### What is required
In the records below, find the line containing "The booster created", then reproduce that line and every one after it to the end, exactly and alone.
(Beginning of Raw data)
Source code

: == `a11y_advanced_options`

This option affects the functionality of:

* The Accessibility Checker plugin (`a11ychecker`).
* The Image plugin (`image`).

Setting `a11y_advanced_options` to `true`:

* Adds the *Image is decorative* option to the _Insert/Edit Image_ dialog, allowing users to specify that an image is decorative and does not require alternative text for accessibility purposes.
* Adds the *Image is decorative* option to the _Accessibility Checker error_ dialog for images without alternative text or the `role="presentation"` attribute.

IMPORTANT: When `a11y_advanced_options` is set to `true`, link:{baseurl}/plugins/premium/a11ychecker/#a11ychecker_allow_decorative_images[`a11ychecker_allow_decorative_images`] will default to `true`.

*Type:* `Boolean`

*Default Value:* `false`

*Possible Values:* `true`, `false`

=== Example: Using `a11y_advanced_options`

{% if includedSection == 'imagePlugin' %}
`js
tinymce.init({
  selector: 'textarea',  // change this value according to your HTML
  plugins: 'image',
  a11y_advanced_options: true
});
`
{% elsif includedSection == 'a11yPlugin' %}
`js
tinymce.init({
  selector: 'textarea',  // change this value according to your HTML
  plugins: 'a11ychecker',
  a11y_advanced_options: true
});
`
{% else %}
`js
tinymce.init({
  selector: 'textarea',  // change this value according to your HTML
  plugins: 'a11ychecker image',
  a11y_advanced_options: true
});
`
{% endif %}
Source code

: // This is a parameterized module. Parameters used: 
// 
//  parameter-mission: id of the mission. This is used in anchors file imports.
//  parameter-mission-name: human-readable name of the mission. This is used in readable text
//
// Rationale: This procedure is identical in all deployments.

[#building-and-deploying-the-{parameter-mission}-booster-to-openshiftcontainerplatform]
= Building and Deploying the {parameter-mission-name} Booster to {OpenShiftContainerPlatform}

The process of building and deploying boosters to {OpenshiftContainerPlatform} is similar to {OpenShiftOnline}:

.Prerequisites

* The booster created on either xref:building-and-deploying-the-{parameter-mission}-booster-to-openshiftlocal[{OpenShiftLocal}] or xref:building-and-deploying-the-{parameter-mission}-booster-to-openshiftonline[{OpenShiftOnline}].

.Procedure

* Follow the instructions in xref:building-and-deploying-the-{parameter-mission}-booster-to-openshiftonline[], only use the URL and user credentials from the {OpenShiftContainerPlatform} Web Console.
(End of Raw data)
### Response box
* The booster created on either xref:building-and-deploying-the-{parameter-mission}-booster-to-openshiftlocal[{OpenShiftLocal}] or xref:building-and-deploying-the-{parameter-mission}-booster-to-openshiftonline[{OpenShiftOnline}].

.Procedure

* Follow the instructions in xref:building-and-deploying-the-{parameter-mission}-booster-to-openshiftonline[], only use the URL and user credentials from the {OpenShiftContainerPlatform} Web Console.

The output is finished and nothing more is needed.